_Text_:
----------
The uncompromising pursuit of measurement and scientific accounting displayed in slave plantations predates industrialism. Northern factories would not begin adopting these techniques until decades after the Emancipation Proclamation. As the large slave-labor camps grew increasingly efficient, enslaved black people became America’s first modern workers, their productivity increasing at an astonishing pace. During the 60 years leading up to the Civil War, the daily amount of cotton picked per enslaved worker increased 2.3 percent a year. That means that in 1862, the average enslaved fieldworker picked not 25 percent or 50 percent as much but 400 percent as much cotton than his or her counterpart did in 1801.
Today modern technology has facilitated unremitting workplace supervision, particularly in the service sector. Companies have developed software that records workers’ keystrokes and mouse clicks, along with randomly capturing screenshots multiple times a day. Modern-day workers are subjected to a wide variety of surveillance strategies, from drug tests and closed-circuit video monitoring to tracking apps and even devices that sense heat and motion. A 2006 survey found that more than a third of companies with work forces of 1,000 or more had staff members who read through employees’ outbound emails. The technology that accompanies this workplace supervision can make it feel futuristic. But it’s only the technology that’s new. The core impulse behind that technology pervaded plantations, which sought innermost control over the bodies of their enslaved work force.
----------
_Supplied data_:
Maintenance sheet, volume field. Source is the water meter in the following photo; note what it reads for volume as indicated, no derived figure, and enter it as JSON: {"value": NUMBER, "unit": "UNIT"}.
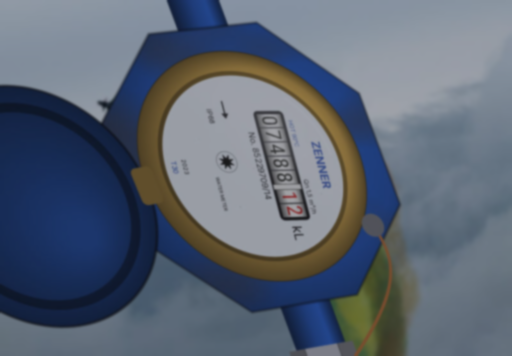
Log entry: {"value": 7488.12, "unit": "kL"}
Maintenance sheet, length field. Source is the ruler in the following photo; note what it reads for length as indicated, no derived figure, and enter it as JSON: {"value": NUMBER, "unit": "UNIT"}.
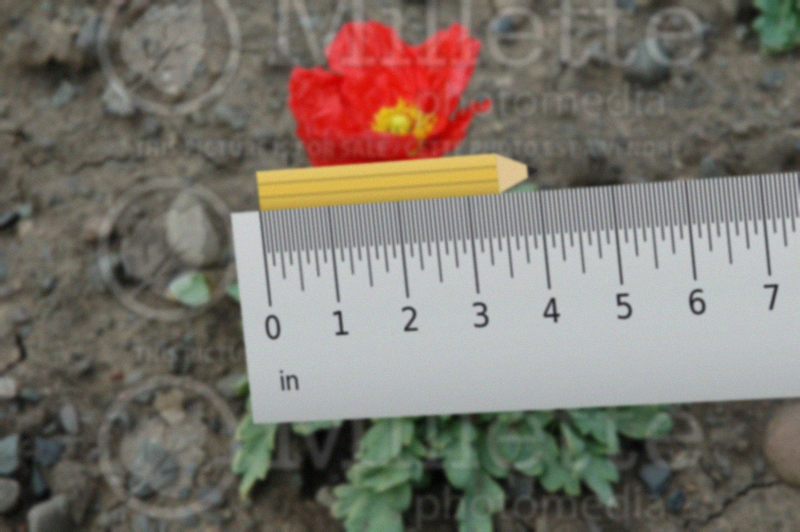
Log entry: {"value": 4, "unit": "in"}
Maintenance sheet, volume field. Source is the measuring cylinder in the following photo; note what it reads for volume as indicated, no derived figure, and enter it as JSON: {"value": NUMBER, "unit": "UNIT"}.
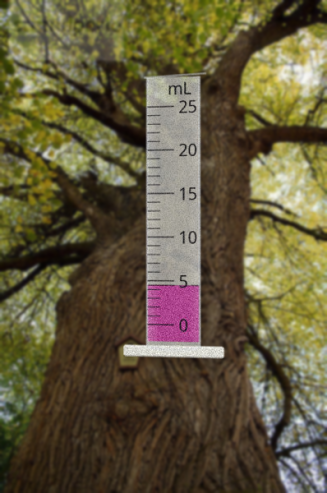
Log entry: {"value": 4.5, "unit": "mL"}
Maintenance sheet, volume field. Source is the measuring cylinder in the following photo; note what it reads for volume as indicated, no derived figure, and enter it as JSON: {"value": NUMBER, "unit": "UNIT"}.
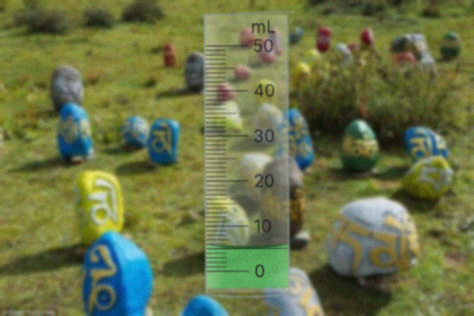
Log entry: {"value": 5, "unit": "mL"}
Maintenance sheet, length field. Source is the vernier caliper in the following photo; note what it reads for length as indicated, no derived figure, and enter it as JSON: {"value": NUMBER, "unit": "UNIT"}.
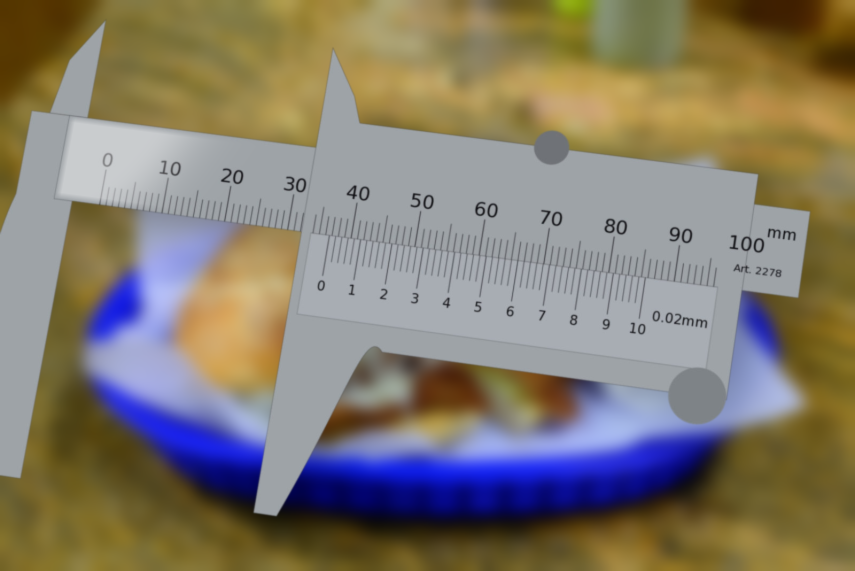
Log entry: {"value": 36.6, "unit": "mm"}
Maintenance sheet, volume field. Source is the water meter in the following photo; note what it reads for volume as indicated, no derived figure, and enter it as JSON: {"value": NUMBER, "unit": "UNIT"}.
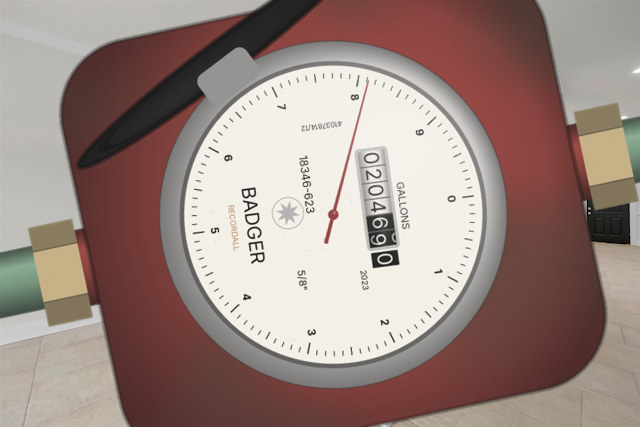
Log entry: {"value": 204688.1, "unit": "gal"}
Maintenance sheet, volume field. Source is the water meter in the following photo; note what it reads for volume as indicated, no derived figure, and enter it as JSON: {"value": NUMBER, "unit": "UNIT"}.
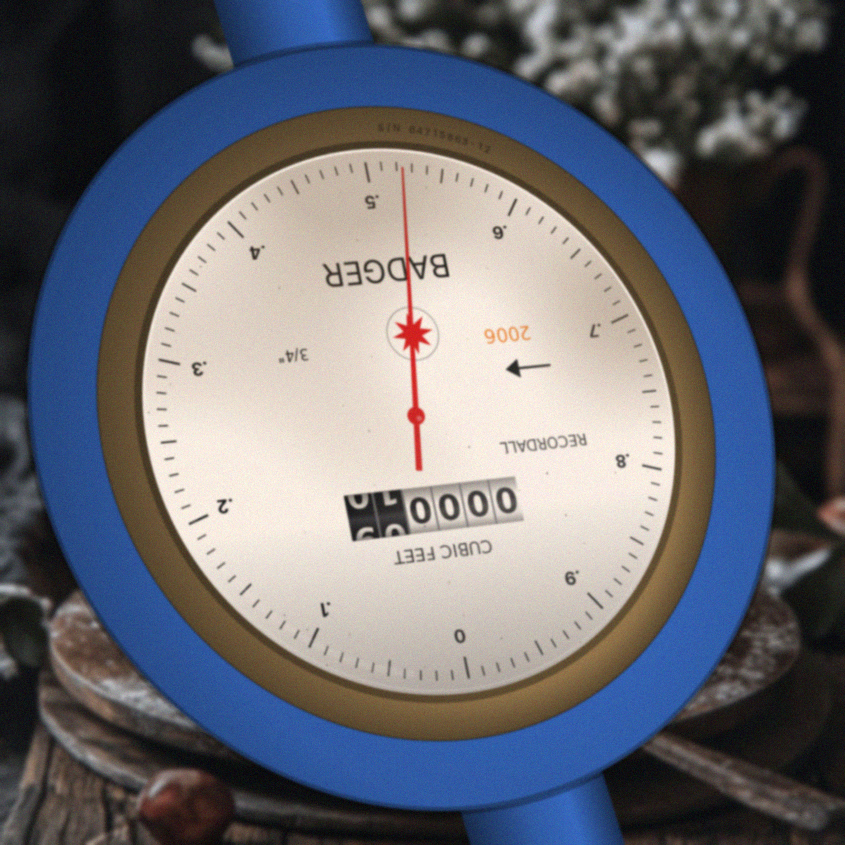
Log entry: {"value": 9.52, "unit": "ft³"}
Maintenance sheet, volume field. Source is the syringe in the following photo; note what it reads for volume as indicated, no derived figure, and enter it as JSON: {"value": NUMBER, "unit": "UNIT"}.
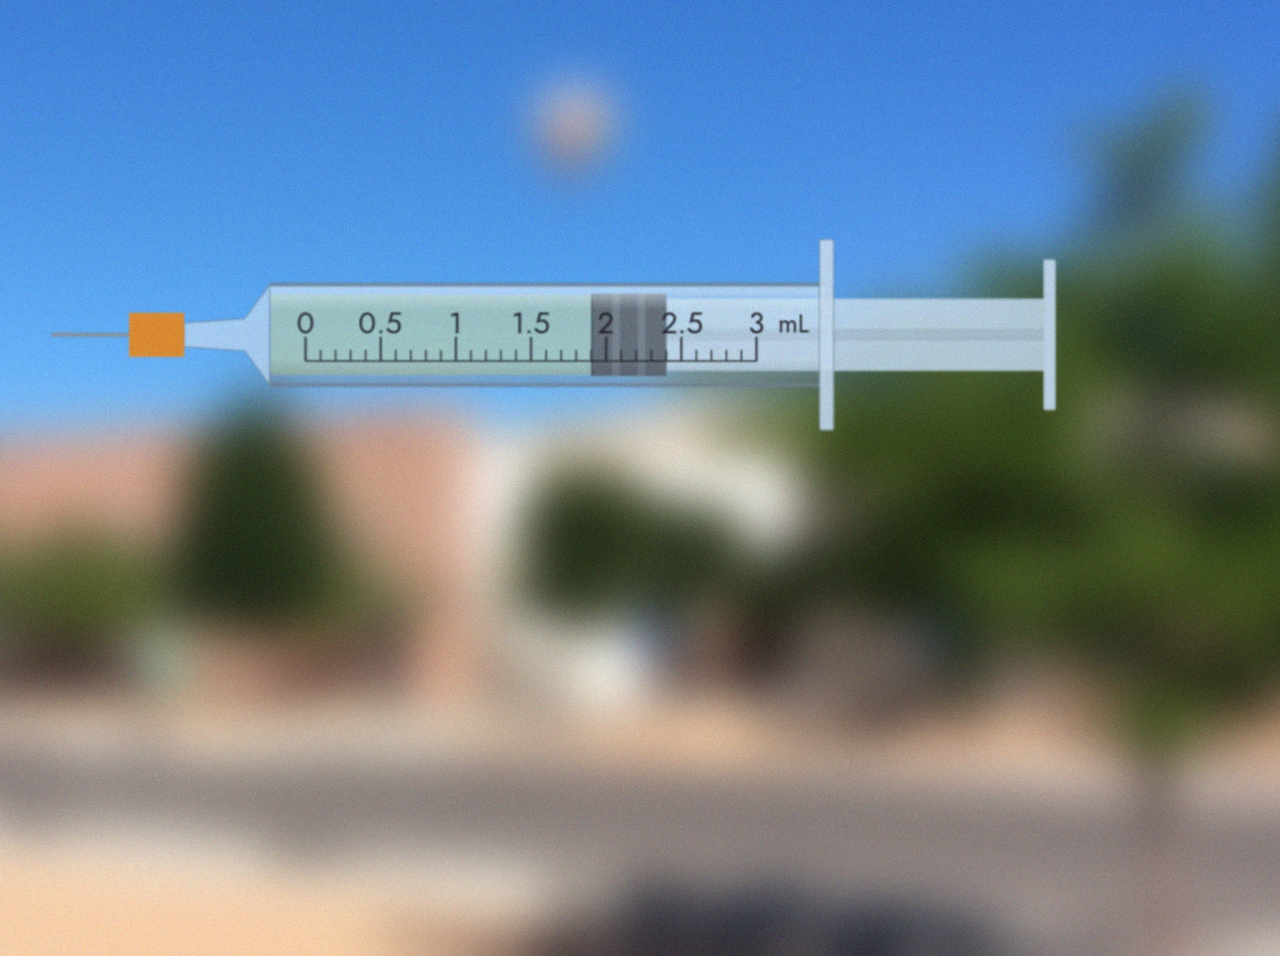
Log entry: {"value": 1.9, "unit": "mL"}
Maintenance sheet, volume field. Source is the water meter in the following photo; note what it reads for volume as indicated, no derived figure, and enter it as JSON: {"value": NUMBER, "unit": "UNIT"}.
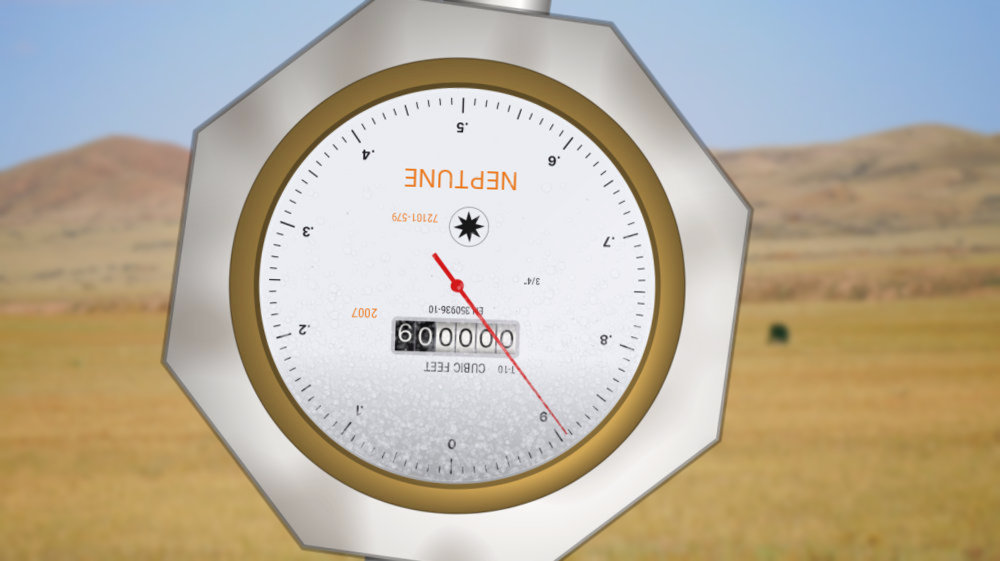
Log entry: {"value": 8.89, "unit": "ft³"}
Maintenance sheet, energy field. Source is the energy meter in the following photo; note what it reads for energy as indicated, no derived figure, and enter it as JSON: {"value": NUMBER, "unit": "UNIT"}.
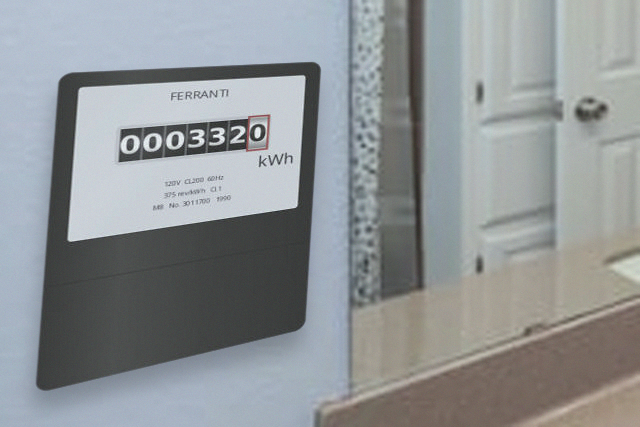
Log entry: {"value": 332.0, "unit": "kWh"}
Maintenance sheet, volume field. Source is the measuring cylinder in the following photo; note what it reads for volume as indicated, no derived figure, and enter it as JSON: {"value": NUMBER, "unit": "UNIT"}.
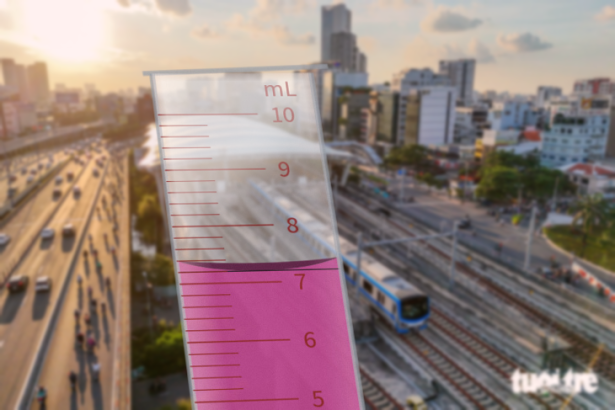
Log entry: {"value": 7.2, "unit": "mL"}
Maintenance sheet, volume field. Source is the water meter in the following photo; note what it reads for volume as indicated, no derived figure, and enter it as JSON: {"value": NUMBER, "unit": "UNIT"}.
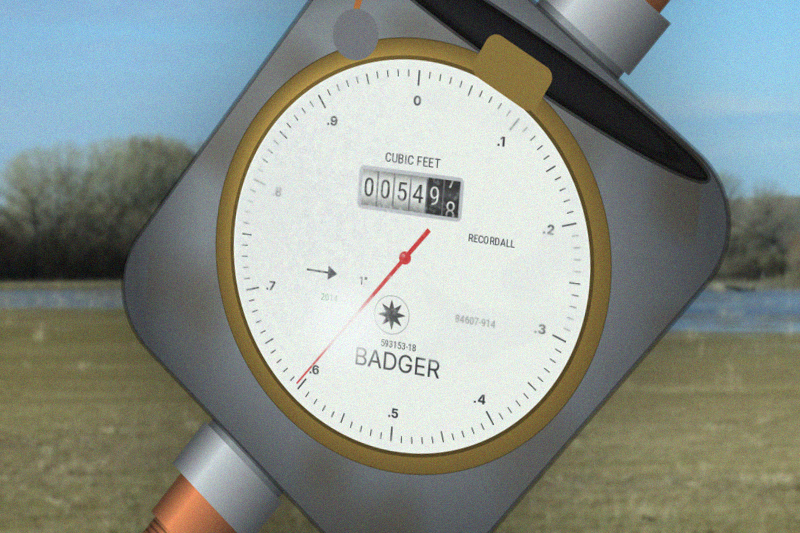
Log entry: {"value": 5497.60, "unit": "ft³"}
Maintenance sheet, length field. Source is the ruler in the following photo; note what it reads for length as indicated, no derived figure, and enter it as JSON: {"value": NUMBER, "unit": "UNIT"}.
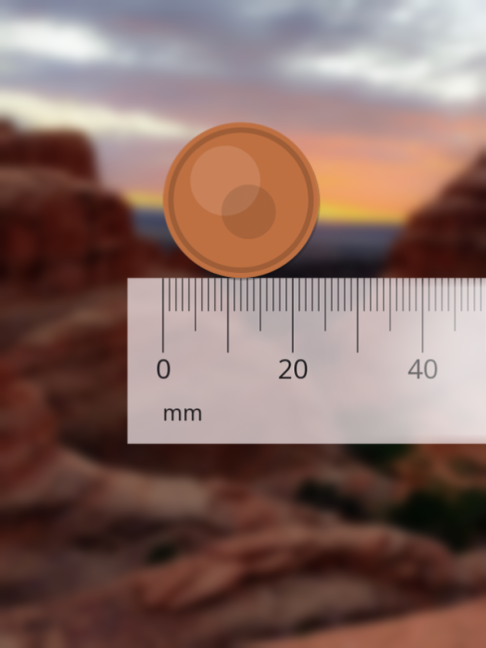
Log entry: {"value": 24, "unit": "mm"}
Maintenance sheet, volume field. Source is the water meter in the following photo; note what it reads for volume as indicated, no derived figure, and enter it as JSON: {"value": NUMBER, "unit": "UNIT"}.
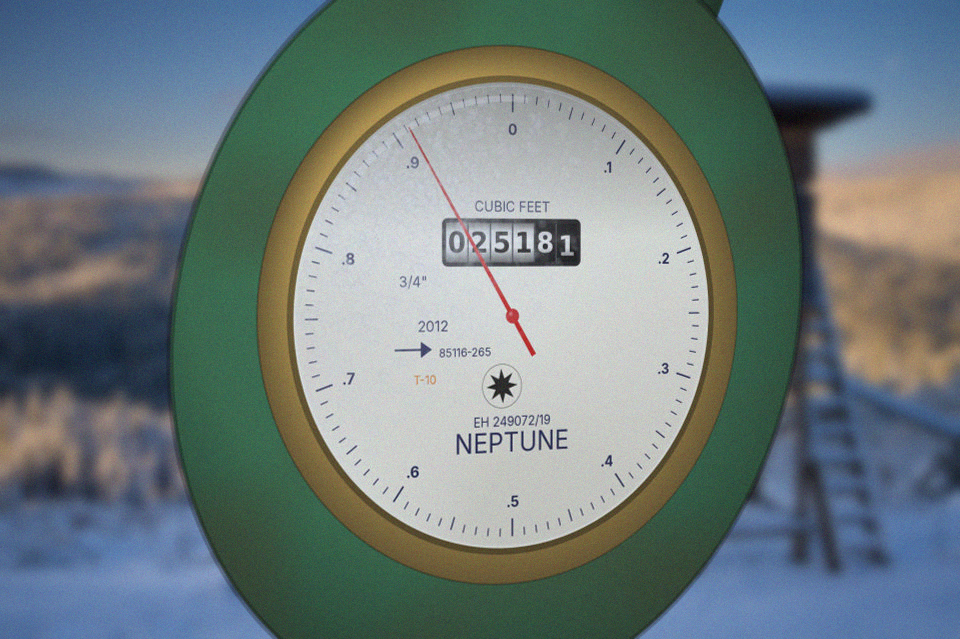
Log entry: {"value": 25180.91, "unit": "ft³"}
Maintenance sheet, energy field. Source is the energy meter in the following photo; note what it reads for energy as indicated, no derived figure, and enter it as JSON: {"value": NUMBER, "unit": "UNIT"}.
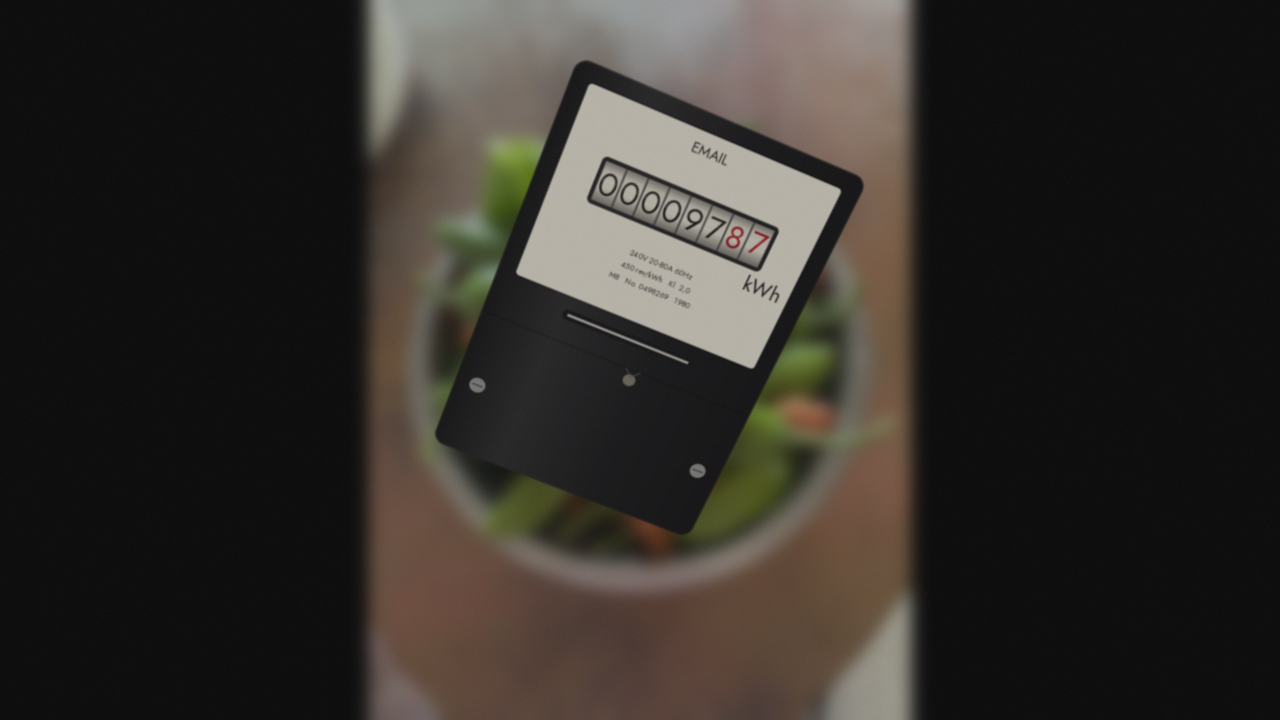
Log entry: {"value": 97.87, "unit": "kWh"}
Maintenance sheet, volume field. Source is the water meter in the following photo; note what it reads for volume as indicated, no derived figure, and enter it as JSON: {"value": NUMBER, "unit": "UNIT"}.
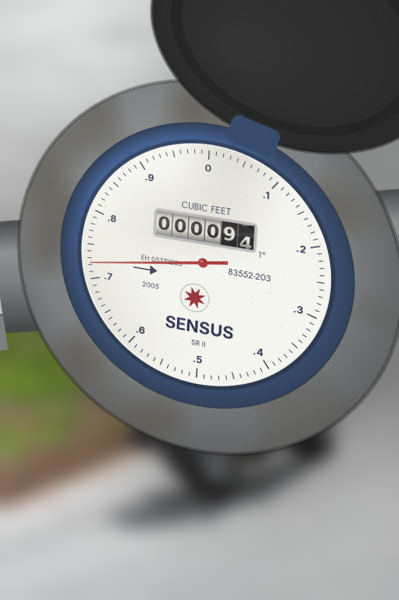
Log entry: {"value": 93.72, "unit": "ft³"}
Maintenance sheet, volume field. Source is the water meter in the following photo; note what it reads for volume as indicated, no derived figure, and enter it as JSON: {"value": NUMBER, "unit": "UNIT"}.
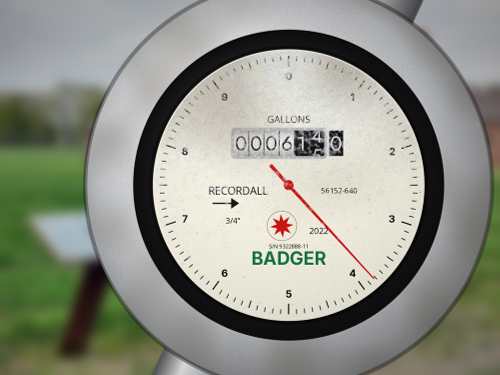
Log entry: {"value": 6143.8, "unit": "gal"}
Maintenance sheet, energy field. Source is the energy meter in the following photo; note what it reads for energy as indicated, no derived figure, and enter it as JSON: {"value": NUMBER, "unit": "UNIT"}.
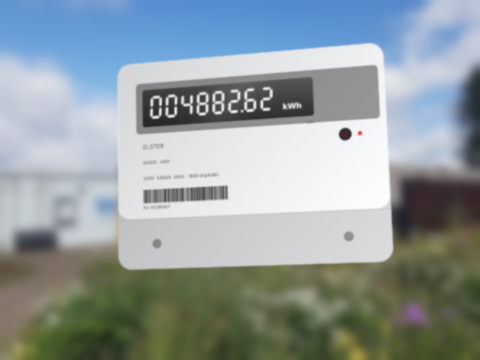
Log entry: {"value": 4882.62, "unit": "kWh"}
----------
_What you have to do_: List every surveillance strategy named in the sentence that begins "Modern-day workers are subjected to" in the passage on plantations and workplace supervision above.

_Solution for this task_:
- Drug tests
- Closed-circuit video monitoring
- Tracking apps
- Devices that sense heat and motion